Opinion

Obama’s ‘discrete’ answer to Iraq chaos

Will the Obama administration’s military intervention in Iraq be “discreet” or “discrete”?

That is, does it mean to keep a low profile to avoid offending anti-interventionism at home, or is it simply making a limited show of force?

Vice President Joe Biden and other administration big shots used “discrete” to describe the president’s decision to order air strikes against the jihadists in northern Iraq.

Yet many Iraqi leaders at first assumed Washington meant “discreet.” They thus assumed Washington would remain committed to Iraq at least until the Islamic State (or Daesh) forces had been flushed out of Mosul, the country’s third largest city.

Taking heart from a presumed US commitment, the “discreet” party moved to speed up the formation of a new government. Iraq’s new president, Fuad Masoum, named Haider al-Abadi as prime minister-designate and asked him to form a new government.

Abadi is from the same political party, Dawa, as outgoing premier Nouri al-Maliki, the largest party in the parliament, with 20 percent of the seats.

By the start of this week, it seemed as if Maliki’s efforts to keep his job were leading nowhere.

An informal coalition of Shiite and Sunni parties joined by the Kurds was in a position to back Abadi. In an early vote, only three members of parliament backed Maliki.

Then word broke that the Obama team used the word “discrete” — i.e., stand-alone or isolated. In other words, Obama meant its actions to be a military version of a one-night stand.

The “discrete” intervention was not part of something bigger — for example, a strategy to create a coalition of the willing including several threatened Arab states under US leadership to defeat the jihadists.

It also suggested that Washington won’t help arm the Kurdish peshmerga forces or those units of the Iraqi army that are willing and able to fight — that Obama will make only a token investment in saving Iraq from jihadi chaos.

“Discrete” just meant a few bombings to produce impressive TV footage and foment the illusion that Obama had acted decisively.

Encouraged by the “discrete” news, Maliki and his handful of partisans decided to make another bid to sabotage Abadi’s formation of a government, demanding the courts prevent a transition.

Meanwhile, he sent word to Sunni and Kurdish leaders that he’d step aside — provided he kept control of key ministries, among many other demands.

After Abadi secured the backing of Kurdish leader Massoud Barzani and two former prime ministers, Ibrahim al-Jaafair and Iyad al-Allawi, Maliki finally resigned Thursday.

“Discrete” also helped boost morale of Daesh forces, who’d suffered a severe shock when the Americans bombed them on their way to Erbil, the Kurdish capital.

Daesh has now modified its strategy, trying instead to cut off the Kurds from the rest of Iraq, leaving them far more vulnerable to Daesh attacks inn the medium-term.

The trouble is that the struggle in Iraq can’t be dealt with in a “discrete” way.

Daesh is part of a global jihadist movement determined to redraw the map of the Middle East on the basis of a 7th century ideology expressed in its most bloody, aggressive style.
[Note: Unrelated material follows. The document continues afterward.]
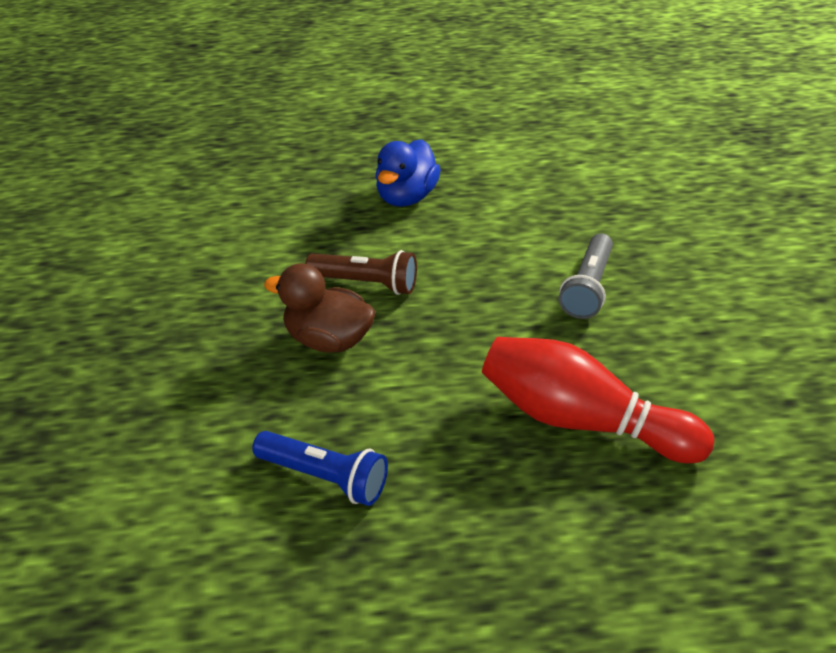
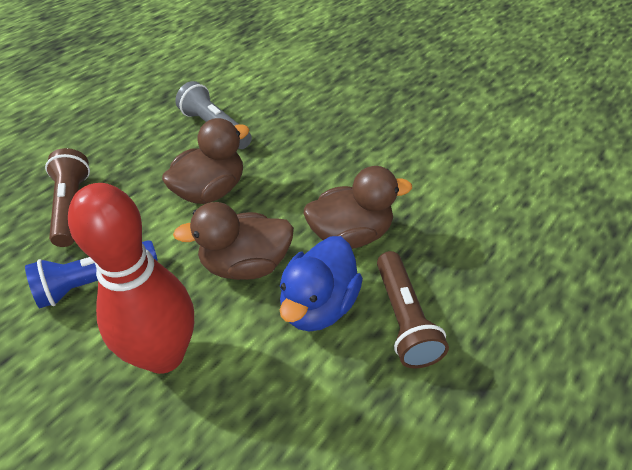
brown duck: 1 -> 3
brown flashlight: 1 -> 2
Daesh seeks ethnic cleansing inspired by religious hatred. It means it when it says it wants to “purify” the House of Islam by driving the “infidel” out.

Fear that Washington is unserious has also affected the Arab states. Even US allies such as Jordan, Kuwait, Saudi Arabia and the United Arab Emirates have begun to waver in their resolve to stand up against Daesh.

Ten days ago, when Arab capitals believed that Washington meant to be “discreet,” they toughened their tone against Daesh and even put forces on alert for intervention against it. Saudi Arabia closed its border and beefed up its forces along its border with Iraq.

The discovery that America meant “discrete” has also led to European Union failure to agree on arming the Kurds and Iraqi forces to fight Daesh. With no US commitment, few will stick their necks out against movement that recognizes no rules except its own.

Obama’s comments Thursday did not raise many hopes. He promised to “continue airstrikes,” but only to protect “our people and facilities in Iraq,” along with unspecified “delivery of military assistance” to those opposing the jihadis.

Forces allied to Daesh are already actively setting up another enclave in Yemen and a third one in Libya near to the Egyptian border.

The Islamic State’s allies already control chunks of territory in Somalia, Afghanistan, the Central African Republic, Mali and Nigeria. They have sleeping cells in Latin America, Western Europe, the Balkans and in several Arab countries.

An archipelago of terror is taking shape around the world. The fight in and over Iraq will determine its future.

If we don’t fight this small war now, even if in a “discrete” manner, we may have to return to fighting a much bigger war across the globe.